* [Problem details]: With the line containing "ring dip: (214, 185)" as the first and the final line of the entries as the last, repeat exactly the lines in that span, including both.

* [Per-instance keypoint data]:
□ □ □

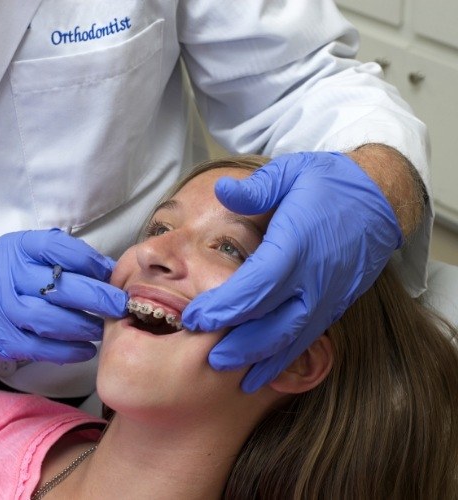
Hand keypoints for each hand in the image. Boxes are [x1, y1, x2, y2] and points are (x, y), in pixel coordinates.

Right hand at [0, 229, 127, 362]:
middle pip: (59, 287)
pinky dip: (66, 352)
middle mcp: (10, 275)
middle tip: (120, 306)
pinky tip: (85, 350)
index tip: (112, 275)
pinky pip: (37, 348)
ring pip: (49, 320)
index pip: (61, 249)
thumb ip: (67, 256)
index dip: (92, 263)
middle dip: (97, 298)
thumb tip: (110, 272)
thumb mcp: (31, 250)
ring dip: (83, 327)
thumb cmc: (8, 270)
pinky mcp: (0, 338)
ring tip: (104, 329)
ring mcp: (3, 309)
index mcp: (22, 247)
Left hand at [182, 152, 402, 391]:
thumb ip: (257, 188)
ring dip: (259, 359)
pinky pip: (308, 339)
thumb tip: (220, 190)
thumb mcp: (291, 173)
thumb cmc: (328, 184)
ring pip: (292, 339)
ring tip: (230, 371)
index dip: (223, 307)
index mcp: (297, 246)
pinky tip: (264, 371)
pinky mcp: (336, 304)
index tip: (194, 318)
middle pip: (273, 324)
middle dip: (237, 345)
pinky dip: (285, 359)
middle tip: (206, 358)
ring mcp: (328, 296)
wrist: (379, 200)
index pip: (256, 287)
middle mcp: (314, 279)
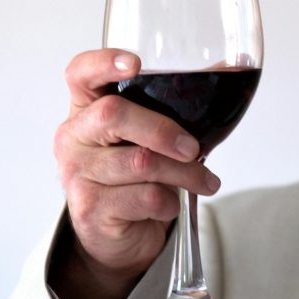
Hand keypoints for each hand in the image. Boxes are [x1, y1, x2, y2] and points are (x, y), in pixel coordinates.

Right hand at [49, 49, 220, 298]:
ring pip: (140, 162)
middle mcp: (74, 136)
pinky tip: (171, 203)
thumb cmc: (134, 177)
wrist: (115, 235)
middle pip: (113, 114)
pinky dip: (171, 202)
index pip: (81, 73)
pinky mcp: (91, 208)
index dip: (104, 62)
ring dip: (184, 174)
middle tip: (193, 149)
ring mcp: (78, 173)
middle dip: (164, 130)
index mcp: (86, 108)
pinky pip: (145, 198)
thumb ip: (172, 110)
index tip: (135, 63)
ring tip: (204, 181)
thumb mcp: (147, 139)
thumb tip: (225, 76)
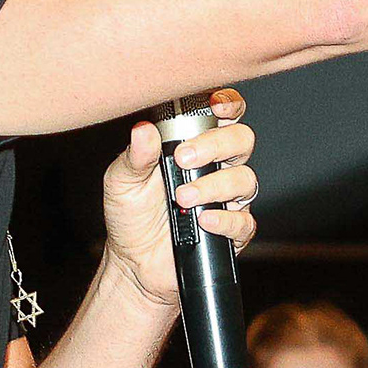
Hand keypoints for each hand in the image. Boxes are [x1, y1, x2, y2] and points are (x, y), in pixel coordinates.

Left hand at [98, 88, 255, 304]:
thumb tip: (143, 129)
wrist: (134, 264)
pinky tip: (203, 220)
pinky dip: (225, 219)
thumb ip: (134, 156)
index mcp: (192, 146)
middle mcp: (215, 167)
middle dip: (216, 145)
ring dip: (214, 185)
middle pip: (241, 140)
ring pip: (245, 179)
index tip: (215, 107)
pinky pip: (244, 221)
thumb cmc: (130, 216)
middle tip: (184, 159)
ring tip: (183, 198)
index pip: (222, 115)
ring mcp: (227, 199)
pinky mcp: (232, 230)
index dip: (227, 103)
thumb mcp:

□ □ □

* [Solution]:
ring dip: (214, 185)
middle pip: (241, 140)
ring pip: (245, 179)
index tip: (215, 107)
pinky pip: (244, 221)
thumb cmc: (130, 216)
middle tip: (184, 159)
ring tip: (183, 198)
index pip: (222, 115)
ring mcp: (227, 199)
pinky mcp: (232, 230)
index dip: (227, 103)
thumb mcp:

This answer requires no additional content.